On the other hand, some spiritual teachings specifically encourage engagement with practice rather than adherence to belief. When these practices are engaged separate from the demands of daily life, they enable one to get in touch with the presence of freedom to one degree or another, and to experience and feel in a fundamental way the spaciousness and presence of one’s nature. But to authentically become who and what we are, to know the presence of that spiritual nature, and at the same time to walk in the world, have our relationships, and enjoy our lives—all as one unified experience—is rare. Still, it is possible. Throughout this book, we will be investigating and understanding for ourselves these areas of our experience—our spiritual and secular sides—which appear as polarities upon first reflection, to help us identify the common elements in them. To aid in our discovery of what divine eros is, it will be useful to understand the interrelationship of these elements. And ultimately to recognize that love is both the bridge and the entryway into the center point where these polarities meet.
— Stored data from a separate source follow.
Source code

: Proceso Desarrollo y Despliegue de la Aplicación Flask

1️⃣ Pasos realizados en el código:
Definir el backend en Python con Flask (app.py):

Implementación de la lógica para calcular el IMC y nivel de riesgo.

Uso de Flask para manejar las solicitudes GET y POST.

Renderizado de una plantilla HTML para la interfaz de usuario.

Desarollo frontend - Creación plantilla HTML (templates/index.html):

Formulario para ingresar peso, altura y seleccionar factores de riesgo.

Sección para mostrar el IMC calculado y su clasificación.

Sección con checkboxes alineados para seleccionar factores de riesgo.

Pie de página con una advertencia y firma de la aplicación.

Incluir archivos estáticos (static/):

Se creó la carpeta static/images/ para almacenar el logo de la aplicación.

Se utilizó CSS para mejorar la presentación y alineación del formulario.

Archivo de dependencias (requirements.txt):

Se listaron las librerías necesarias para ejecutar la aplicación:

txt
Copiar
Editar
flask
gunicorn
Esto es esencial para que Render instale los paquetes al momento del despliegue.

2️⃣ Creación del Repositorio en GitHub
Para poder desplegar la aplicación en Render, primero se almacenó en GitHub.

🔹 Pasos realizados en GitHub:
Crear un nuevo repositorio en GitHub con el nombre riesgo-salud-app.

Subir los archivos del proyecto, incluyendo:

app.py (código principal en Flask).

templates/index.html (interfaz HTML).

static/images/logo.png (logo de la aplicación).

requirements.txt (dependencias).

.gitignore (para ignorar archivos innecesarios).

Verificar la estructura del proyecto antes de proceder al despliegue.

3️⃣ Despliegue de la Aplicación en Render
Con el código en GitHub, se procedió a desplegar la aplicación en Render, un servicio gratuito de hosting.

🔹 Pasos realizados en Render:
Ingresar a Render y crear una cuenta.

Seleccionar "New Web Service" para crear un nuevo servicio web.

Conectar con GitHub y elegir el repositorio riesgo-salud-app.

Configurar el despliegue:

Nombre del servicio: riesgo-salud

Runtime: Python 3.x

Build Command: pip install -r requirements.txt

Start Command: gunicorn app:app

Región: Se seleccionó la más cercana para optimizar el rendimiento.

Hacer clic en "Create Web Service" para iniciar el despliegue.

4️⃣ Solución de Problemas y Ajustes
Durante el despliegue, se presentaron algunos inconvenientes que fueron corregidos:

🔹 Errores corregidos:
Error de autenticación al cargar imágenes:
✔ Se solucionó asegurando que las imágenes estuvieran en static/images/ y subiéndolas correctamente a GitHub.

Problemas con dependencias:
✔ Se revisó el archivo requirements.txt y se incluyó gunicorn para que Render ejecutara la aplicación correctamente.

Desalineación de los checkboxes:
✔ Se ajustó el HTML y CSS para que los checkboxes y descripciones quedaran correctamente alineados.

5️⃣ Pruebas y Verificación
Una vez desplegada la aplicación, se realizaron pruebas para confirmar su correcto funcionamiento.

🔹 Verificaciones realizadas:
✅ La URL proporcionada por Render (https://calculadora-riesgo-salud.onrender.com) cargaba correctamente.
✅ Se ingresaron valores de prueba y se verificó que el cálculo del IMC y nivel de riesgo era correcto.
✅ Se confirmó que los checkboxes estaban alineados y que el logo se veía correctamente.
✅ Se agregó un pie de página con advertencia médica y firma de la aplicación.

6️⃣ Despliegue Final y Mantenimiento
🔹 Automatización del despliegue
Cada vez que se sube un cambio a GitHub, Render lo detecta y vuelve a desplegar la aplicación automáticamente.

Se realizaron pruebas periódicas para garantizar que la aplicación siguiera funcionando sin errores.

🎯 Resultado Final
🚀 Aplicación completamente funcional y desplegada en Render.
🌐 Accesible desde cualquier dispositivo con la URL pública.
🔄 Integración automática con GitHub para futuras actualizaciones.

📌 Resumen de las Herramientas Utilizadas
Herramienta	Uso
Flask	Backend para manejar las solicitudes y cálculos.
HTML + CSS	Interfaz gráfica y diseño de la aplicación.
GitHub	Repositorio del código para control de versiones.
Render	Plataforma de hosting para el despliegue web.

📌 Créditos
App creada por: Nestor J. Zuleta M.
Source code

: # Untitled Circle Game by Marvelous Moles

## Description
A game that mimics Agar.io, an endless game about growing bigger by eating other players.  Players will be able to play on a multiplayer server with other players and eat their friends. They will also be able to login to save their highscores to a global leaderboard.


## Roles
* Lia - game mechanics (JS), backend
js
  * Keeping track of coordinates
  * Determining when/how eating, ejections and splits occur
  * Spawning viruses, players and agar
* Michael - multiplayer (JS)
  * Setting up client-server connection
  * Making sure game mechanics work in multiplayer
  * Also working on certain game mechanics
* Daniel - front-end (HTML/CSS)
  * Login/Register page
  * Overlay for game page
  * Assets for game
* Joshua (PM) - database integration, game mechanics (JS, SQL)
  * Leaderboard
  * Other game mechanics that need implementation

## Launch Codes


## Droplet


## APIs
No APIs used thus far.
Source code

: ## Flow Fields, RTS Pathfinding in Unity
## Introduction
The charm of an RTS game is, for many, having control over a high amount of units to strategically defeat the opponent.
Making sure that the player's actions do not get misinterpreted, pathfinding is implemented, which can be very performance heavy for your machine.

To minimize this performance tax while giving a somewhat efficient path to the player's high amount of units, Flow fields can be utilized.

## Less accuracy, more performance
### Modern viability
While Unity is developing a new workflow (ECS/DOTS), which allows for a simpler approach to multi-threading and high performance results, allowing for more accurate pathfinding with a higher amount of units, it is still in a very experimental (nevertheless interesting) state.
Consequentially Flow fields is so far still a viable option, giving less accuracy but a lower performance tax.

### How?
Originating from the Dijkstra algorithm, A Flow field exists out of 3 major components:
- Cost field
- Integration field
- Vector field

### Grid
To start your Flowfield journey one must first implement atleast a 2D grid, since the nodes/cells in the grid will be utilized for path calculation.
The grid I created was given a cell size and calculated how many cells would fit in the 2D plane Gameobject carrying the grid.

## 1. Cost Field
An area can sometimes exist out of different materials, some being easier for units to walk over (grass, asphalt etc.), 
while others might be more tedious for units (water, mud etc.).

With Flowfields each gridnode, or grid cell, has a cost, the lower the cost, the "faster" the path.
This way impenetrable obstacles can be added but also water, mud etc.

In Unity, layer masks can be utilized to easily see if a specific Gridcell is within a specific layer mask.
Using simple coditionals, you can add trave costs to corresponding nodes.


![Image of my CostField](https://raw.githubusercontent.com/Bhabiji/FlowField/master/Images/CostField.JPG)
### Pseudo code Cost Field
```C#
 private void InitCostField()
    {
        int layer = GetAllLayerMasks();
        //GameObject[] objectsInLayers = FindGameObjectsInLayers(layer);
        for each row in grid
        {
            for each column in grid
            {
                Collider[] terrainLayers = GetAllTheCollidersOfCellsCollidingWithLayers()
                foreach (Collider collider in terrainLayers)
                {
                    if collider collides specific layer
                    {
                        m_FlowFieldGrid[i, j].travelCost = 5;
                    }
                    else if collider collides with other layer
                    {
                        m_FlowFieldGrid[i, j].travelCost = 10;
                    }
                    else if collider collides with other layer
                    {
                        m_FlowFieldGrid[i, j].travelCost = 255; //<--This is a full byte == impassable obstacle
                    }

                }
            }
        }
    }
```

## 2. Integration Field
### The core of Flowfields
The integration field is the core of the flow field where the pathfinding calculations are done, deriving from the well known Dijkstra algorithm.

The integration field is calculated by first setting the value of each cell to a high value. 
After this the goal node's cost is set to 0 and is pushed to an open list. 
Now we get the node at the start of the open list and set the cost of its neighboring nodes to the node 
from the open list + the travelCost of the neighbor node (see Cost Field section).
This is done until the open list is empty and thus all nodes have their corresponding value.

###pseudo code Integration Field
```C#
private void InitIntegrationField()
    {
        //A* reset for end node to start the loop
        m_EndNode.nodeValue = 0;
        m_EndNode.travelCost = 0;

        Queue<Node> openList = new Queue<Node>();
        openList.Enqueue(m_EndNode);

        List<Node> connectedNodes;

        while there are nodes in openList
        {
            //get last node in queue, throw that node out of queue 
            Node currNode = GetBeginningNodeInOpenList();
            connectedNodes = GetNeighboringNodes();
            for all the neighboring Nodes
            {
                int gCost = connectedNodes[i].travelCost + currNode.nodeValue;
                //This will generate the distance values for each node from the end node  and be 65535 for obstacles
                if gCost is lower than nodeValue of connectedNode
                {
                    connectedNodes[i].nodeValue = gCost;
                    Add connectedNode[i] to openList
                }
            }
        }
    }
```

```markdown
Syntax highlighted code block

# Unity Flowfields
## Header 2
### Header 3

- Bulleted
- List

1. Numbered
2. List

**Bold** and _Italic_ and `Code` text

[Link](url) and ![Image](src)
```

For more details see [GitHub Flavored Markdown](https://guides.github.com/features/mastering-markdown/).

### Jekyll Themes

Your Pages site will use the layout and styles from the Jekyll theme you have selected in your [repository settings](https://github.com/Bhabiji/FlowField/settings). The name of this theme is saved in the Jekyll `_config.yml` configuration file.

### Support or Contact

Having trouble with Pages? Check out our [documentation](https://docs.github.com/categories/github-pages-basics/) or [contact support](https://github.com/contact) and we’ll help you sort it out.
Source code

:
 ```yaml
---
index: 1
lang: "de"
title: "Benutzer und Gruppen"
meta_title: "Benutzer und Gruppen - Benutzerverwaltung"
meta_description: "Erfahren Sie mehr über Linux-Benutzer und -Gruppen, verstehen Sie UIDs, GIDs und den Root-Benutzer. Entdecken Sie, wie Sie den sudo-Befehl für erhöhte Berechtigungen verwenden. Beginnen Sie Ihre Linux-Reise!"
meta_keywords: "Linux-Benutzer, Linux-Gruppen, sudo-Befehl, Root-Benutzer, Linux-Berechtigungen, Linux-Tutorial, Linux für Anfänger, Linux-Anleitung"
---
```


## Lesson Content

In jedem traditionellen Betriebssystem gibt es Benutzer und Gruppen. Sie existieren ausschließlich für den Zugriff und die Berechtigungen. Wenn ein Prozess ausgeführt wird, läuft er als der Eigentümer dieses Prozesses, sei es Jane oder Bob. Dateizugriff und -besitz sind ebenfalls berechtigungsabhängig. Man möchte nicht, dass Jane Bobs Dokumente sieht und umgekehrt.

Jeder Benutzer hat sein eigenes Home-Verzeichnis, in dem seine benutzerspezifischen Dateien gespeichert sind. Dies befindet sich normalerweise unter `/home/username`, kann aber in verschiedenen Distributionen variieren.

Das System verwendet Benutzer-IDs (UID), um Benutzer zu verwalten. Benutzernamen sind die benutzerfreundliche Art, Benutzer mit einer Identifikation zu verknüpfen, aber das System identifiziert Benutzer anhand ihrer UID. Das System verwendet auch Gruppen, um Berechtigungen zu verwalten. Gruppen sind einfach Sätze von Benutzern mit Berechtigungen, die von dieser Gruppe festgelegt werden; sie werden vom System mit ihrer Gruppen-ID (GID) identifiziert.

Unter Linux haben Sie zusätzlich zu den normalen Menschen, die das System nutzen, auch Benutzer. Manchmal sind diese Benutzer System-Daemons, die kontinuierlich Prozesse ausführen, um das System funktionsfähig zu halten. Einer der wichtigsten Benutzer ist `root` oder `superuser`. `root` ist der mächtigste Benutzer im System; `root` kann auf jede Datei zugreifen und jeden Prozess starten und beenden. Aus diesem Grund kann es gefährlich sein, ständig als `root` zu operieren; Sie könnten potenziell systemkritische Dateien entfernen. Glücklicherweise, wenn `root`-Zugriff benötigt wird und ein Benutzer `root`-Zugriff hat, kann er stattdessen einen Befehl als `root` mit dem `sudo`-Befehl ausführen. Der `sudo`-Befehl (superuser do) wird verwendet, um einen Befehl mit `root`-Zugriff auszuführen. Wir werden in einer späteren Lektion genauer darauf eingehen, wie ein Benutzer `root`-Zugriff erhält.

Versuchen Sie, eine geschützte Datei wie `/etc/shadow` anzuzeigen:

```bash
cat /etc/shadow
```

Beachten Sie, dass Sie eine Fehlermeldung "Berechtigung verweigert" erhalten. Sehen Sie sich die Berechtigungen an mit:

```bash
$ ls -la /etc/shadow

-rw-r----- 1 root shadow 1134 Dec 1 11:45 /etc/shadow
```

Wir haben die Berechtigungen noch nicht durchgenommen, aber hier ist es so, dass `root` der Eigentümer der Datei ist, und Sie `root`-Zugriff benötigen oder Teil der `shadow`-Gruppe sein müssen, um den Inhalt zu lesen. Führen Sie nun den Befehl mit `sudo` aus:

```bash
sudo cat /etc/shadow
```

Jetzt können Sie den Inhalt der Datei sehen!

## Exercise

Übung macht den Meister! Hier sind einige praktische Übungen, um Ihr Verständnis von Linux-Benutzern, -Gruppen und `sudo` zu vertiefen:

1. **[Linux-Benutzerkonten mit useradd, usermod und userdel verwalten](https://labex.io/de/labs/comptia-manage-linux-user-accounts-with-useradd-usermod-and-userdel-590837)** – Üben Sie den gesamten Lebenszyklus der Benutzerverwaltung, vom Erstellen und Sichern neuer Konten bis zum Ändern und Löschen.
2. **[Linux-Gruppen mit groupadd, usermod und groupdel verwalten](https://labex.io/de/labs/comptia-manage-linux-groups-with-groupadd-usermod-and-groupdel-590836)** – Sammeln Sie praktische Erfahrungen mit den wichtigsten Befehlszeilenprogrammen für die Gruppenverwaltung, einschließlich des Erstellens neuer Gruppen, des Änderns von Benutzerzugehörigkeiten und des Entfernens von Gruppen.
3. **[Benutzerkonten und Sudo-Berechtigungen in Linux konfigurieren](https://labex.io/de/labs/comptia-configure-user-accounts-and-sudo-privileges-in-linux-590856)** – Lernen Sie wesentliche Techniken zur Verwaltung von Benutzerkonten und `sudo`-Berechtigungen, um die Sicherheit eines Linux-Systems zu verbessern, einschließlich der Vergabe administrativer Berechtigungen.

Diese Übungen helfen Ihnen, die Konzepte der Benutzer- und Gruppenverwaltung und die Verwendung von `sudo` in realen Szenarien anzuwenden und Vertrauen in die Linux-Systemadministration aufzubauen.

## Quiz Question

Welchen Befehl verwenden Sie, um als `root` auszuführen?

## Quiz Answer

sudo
What is Needed for Experiencing Divine Eros

So if we want to be ourselves completely—to know our nature at its depth and be fully in the world—this requires being alive and being in touch with that energy. And that brings the erotic into love. In other words, to be able to experience divine eros, we need the purity of love, the ground of lovingness and goodness, the experience of the presence of love, plus this scintillating, erupting, explosive quality that has an energy to it. Such energetic dynamic love can be very, very fine—like very gentle bubbles or a gentle vibration—or it can be explosive. This love has an erotic quality to it, and we can feel it draw us toward the divine, toward the truth, toward our inner nature. We can have the experience of desiring to penetrate the mystery, to know the spirit. A deep understanding of reality can follow from such a realization of desire. We can see that dualism arises when we are separated from our nature, for it is then that we experience the desire to fill ourselves. We believe there is something external that we need to have, and we deeply believe that we don’t have that something. However, with the energy of desire, when we feel it as the blissful wanting of another—but with a sense a sufficiency, not from lack—we don’t feel the same kind of otherness we do when we have a dualistic perspective. We feel that the other is arising from same ground as we are. There is a sharing of a blissful communion, and that communion is a recognition that both of you are one reality.